▶ _Study text_
--- START ---
How to Hunt at Night without Night Vision

Hunting at Night

If you’re the avid hunter, you definitely know how it’s like to always try to find new species and have the night find you in the middle of nowhere. Hunting at night is no news and it has become a necessity with the combination of feral hog population going up the roof.

Hunting at night was a great opportunity for the manufacturers out there to create and make night vision optics that are essential, so they say, for hunting at night. Many hunters began spending more than just a few bucks for the night vision optics the minute they found out it wasn’t just for the military use.

However, guess what? We don’t think you always need the night vision when hunting at night and we definitely found the way how to hunt without them!

To use or not to use night vision

Let’s put it out there: using night vision is cool and we give it kudos for what’s capable of. Even in the darkest night, with minimum to no light, you’re able to see a great distance and even project no visible light to your prey.

The more you’re willing to pay for your night vision, the better performance you should expect from it. We talk about resolution, image quality, extra features.

Night vision is related to the new and modern technology, but this doesn’t mean you use other hunting light scans for your hunting.

Hunt at Night

Both night vision and night scans may give you a good amount of distance when hunting. It’s a bit more difficult to compare the two methods when it comes to the clarity, as we don’t have a scale to appreciate how the resolution comes out. There’s always an innate amount of image degradation when using the night vision.

When using alternative methods, the image quality comes down to daytime optics. Basically, it’s just like when you hunt during the day as the image quality is still related to the glass. It’s not the case of this though if you’re hunting with iron sites or bows.

We do have to give the night vision the credit of using red or green hunting light, which helps you become entirely stealthy when hunting. As you don’t project visible light, even if you’re using IR (infrared illuminator), coyotes or feral hogs, various varmints or predators won’t notice you.
--- END ---
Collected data
--- START ---
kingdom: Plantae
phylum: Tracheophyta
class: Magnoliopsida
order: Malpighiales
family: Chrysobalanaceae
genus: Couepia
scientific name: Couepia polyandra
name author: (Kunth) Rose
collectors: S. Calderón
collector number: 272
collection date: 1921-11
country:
--- END ---
▶ _What to produce_
From the night hunting article, output everything from "How to Hunt at" down to "the military use.", word for word. You can leave the rows aside, since none of them is needed here.

▶ _Written solution_
How to Hunt at Night without Night Vision

Hunting at Night

If you’re the avid hunter, you definitely know how it’s like to always try to find new species and have the night find you in the middle of nowhere. Hunting at night is no news and it has become a necessity with the combination of feral hog population going up the roof.

Hunting at night was a great opportunity for the manufacturers out there to create and make night vision optics that are essential, so they say, for hunting at night. Many hunters began spending more than just a few bucks for the night vision optics the minute they found out it wasn’t just for the military use.